The largest mixed-use building in Britain besides London's Shard is back - and it's a lot more cutting edge.
It may share little of its status but the 95-storey London skyscraper is the only building in the country to compare to Birmingham's Mailbox, which is re-emerging after a £50 million redevelopment.
Such is its scale, that shoppers standing on the stairs of The Mailbox are actually closer to the new John Lewis behind them than the rear of the building.
Brockton Capital and partner Milligan, which bought the former Royal Mail sorting office in 2011, have invested in a new roof, larger public areas and improvements to the surrounding infrastructure.

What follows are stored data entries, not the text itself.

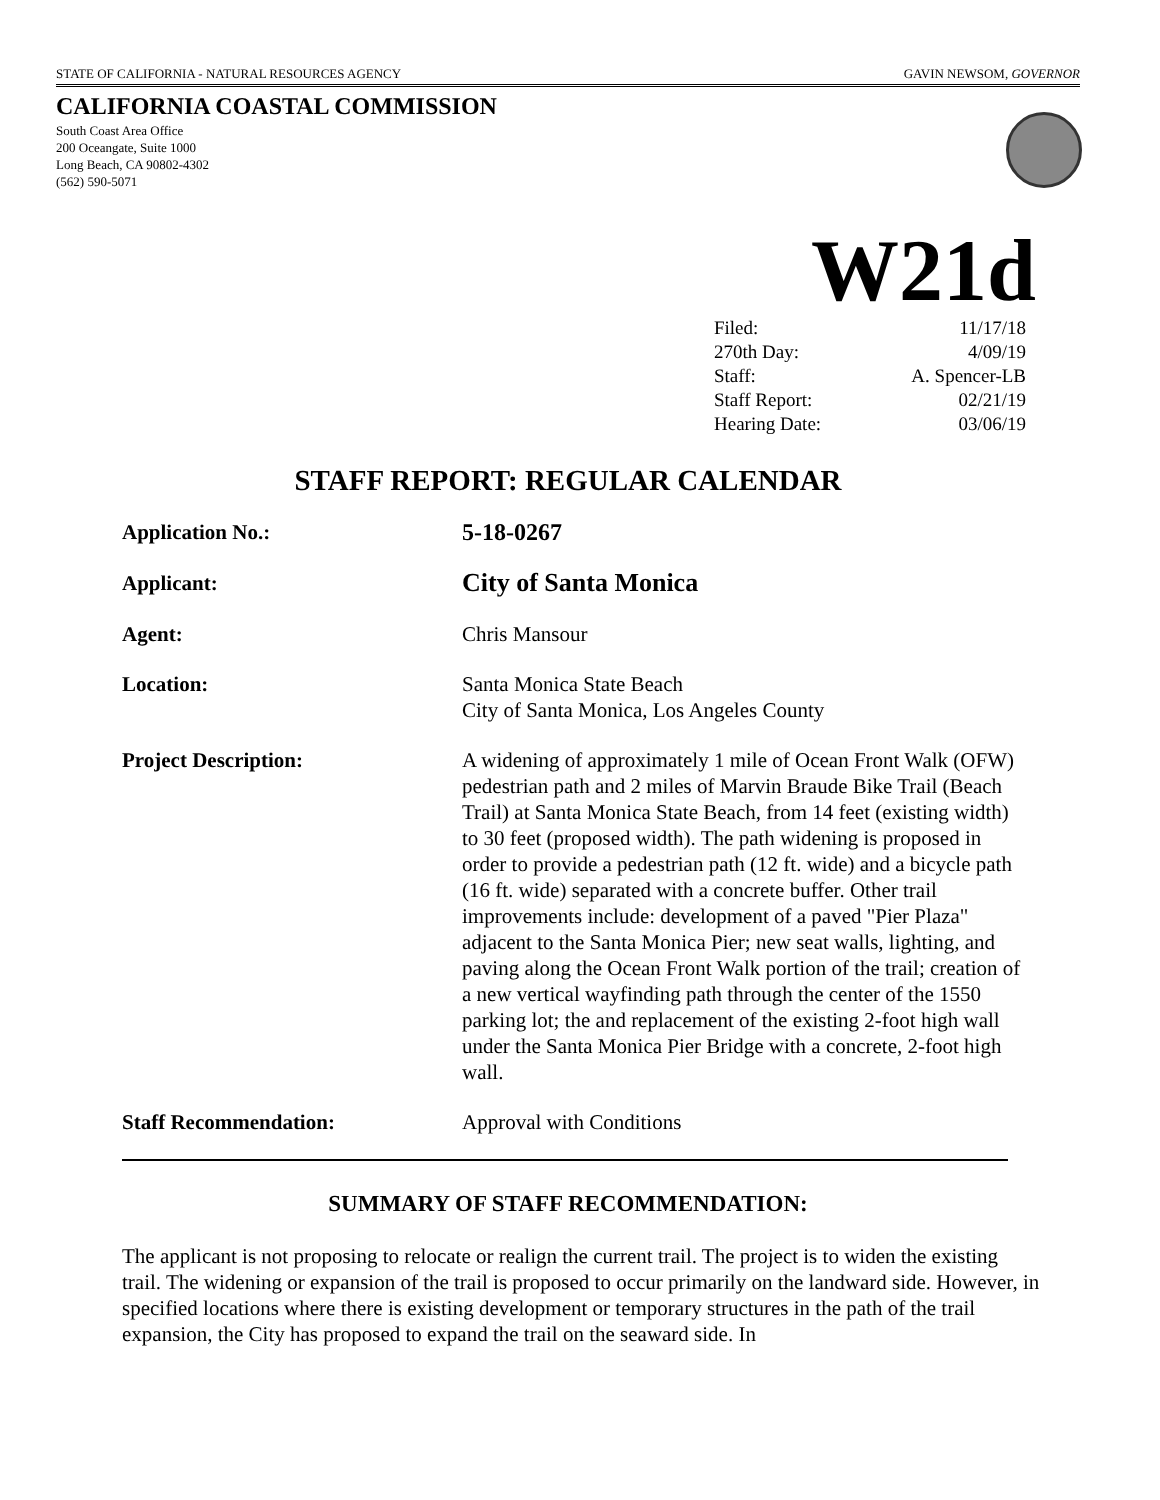STATE OF CALIFORNIA - NATURAL RESOURCES AGENCY GAVIN NEWSOM, GOVERNOR
CALIFORNIA COASTAL COMMISSION
South Coast Area Office
200 Oceangate, Suite 1000
Long Beach, CA 90802-4302
(562) 590-5071
W21d
| Filed: | 11/17/18 |
| 270th Day: | 4/09/19 |
| Staff: | A. Spencer-LB |
| Staff Report: | 02/21/19 |
| Hearing Date: | 03/06/19 |
STAFF REPORT: REGULAR CALENDAR
| Application No.: | 5-18-0267 |
| Applicant: | City of Santa Monica |
| Agent: | Chris Mansour |
| Location: | Santa Monica State Beach City of Santa Monica, Los Angeles County |
| Project Description: | A widening of approximately 1 mile of Ocean Front Walk (OFW) pedestrian path and 2 miles of Marvin Braude Bike Trail (Beach Trail) at Santa Monica State Beach, from 14 feet (existing width) to 30 feet (proposed width). The path widening is proposed in order to provide a pedestrian path (12 ft. wide) and a bicycle path (16 ft. wide) separated with a concrete buffer. Other trail improvements include: development of a paved "Pier Plaza" adjacent to the Santa Monica Pier; new seat walls, lighting, and paving along the Ocean Front Walk portion of the trail; creation of a new vertical wayfinding path through the center of the 1550 parking lot; the and replacement of the existing 2-foot high wall under the Santa Monica Pier Bridge with a concrete, 2-foot high wall. |
| Staff Recommendation: | Approval with Conditions |
SUMMARY OF STAFF RECOMMENDATION:
The applicant is not proposing to relocate or realign the current trail. The project is to widen the existing trail. The widening or expansion of the trail is proposed to occur primarily on the landward side. However, in specified locations where there is existing development or temporary structures in the path of the trail expansion, the City has proposed to expand the trail on the seaward side. In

The upshot is a grander space for luxury retail - principally in a 300ft long "urban room" on the second floor.
Brockton partner Simon Samuels said: "This asset needed whole-hearted transformation, not a sticking plaster.
"While all the focus has been on the retail position, it is also the offices, the food and beverage, everything - with mixed-use, everything has to feed one another.

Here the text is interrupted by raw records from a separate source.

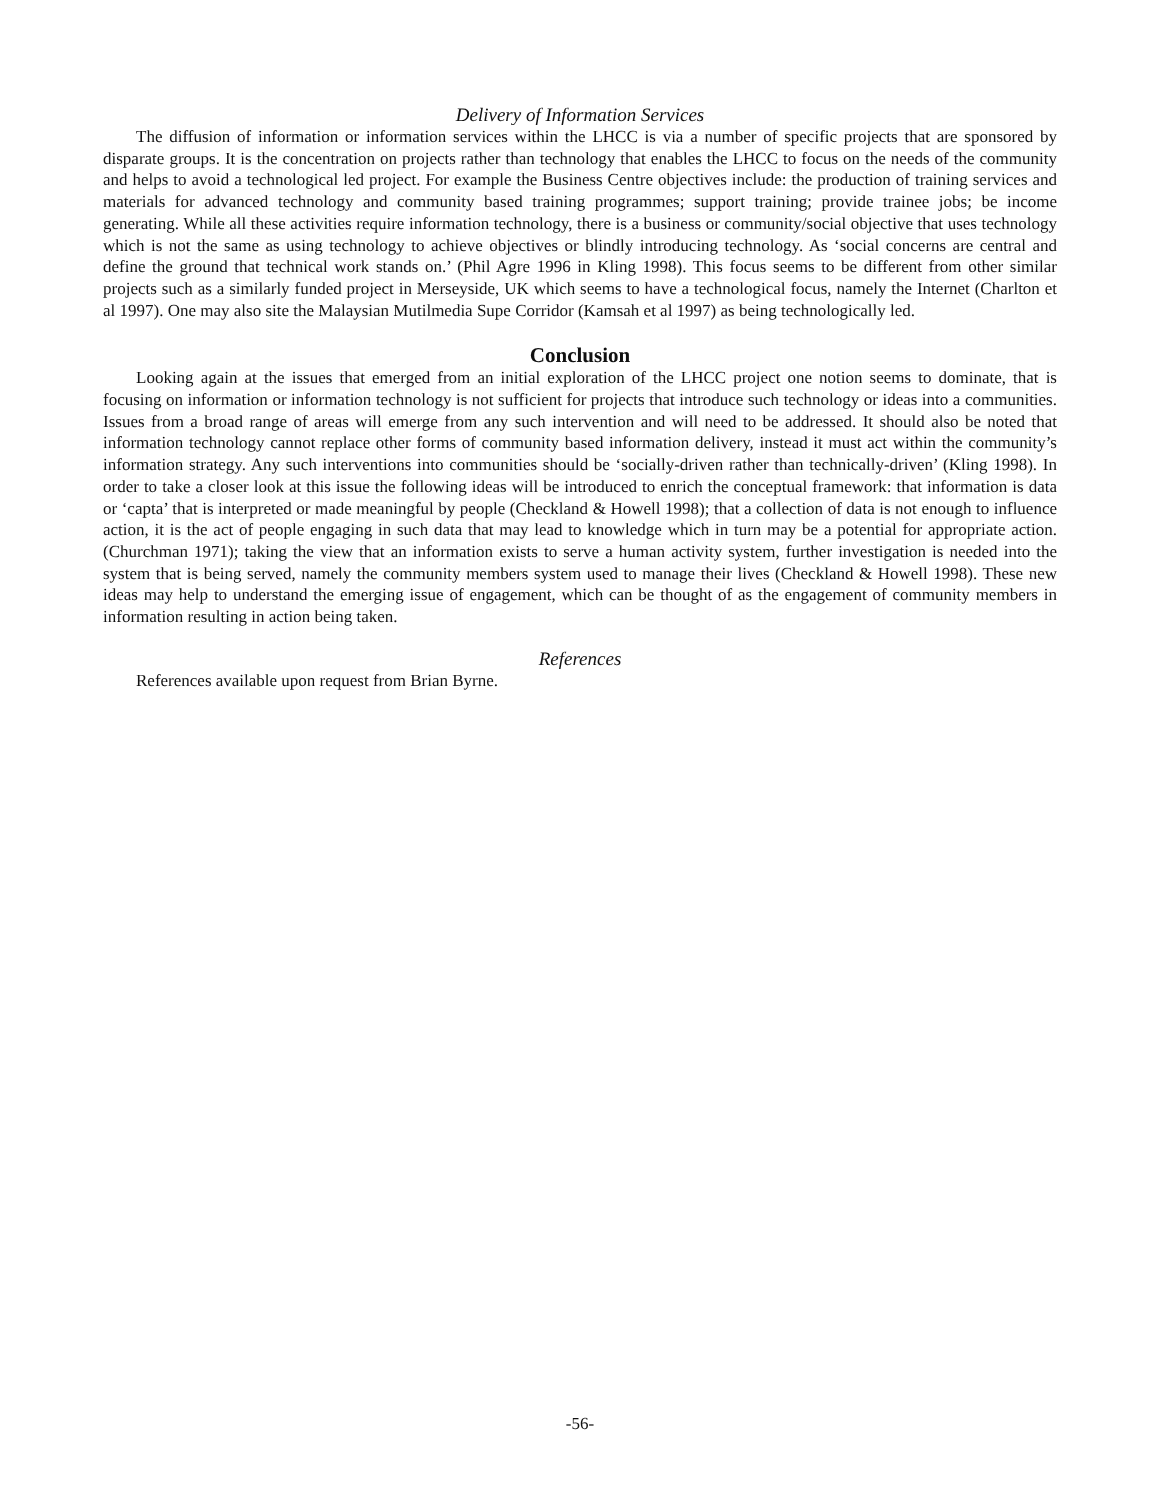Delivery of Information Services
The diffusion of information or information services within the LHCC is via a number of specific projects that are sponsored by disparate groups. It is the concentration on projects rather than technology that enables the LHCC to focus on the needs of the community and helps to avoid a technological led project. For example the Business Centre objectives include: the production of training services and materials for advanced technology and community based training programmes; support training; provide trainee jobs; be income generating. While all these activities require information technology, there is a business or community/social objective that uses technology which is not the same as using technology to achieve objectives or blindly introducing technology. As ‘social concerns are central and define the ground that technical work stands on.’ (Phil Agre 1996 in Kling 1998). This focus seems to be different from other similar projects such as a similarly funded project in Merseyside, UK which seems to have a technological focus, namely the Internet (Charlton et al 1997). One may also site the Malaysian Mutilmedia Supe Corridor (Kamsah et al 1997) as being technologically led.
Conclusion
Looking again at the issues that emerged from an initial exploration of the LHCC project one notion seems to dominate, that is focusing on information or information technology is not sufficient for projects that introduce such technology or ideas into a communities. Issues from a broad range of areas will emerge from any such intervention and will need to be addressed. It should also be noted that information technology cannot replace other forms of community based information delivery, instead it must act within the community’s information strategy. Any such interventions into communities should be ‘socially-driven rather than technically-driven’ (Kling 1998). In order to take a closer look at this issue the following ideas will be introduced to enrich the conceptual framework: that information is data or ‘capta’ that is interpreted or made meaningful by people (Checkland & Howell 1998); that a collection of data is not enough to influence action, it is the act of people engaging in such data that may lead to knowledge which in turn may be a potential for appropriate action. (Churchman 1971); taking the view that an information exists to serve a human activity system, further investigation is needed into the system that is being served, namely the community members system used to manage their lives (Checkland & Howell 1998). These new ideas may help to understand the emerging issue of engagement, which can be thought of as the engagement of community members in information resulting in action being taken.
References
References available upon request from Brian Byrne.
-56-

"Birmingham's disposable income is more than in Manchester, Leeds, anywhere outside London. There are more millionaires here than in any of those other areas."
Mr Samuels said he had confidence that more visitors would flock to the city - but the challenge for The Mailbox was to ensure it was on the list of luxury destinations.
The expanded Harvey Nichols is central to the retail element but the new Everyman Cinema and Gas Street Social bar-restaurant have also been opened.
A new Armani store is also set to be fitted out.
The Mailbox project is by no means complete, as revealed by four empty stores fronting the urban room, and there is also a second anchor store underneath Harvey Nichols still to be filled.
But Mr Samuels said about three-quarters of the shopping space was let with at least four new retailers expected early in the new year.
There is also 45,000 sq ft of office space up for grabs.
Paul Hanegraaf, creative navigator of Milligan, said: "We want The Mailbox to be a place people go to, then decide what to do.
"There are places to dwell, somewhere to have a nice lunch, shop, or watch a movie. Before, it wasn't capturing enough people coming into Birmingham to shop for luxury. The idea is to capture a few more of them and suddenly it all looks better."
The most impressive part of the redesign is the new urban room, which stretches into the Harvey Nichols store.
Space, along with the drastically reduced prospect of being rained on, is the most fundamental shift.
Before, people merely using The Mailbox as a through route would rub shoulders with shoppers in a narrow concourse.
Now, the thoroughfare is kept downstairs while the urban room above has been turned into a more spacious affair.
One of the major changes is in technology. When visitors arrive, those who have signed up for the app will be registered as soon as their number plate comes into view.
Brockton and Milligan have worked with Mailbox retailers to sync with their digital output, so visitors might see the latest lines from designers they have bought from in the past or deals on meals in one of the restaurants.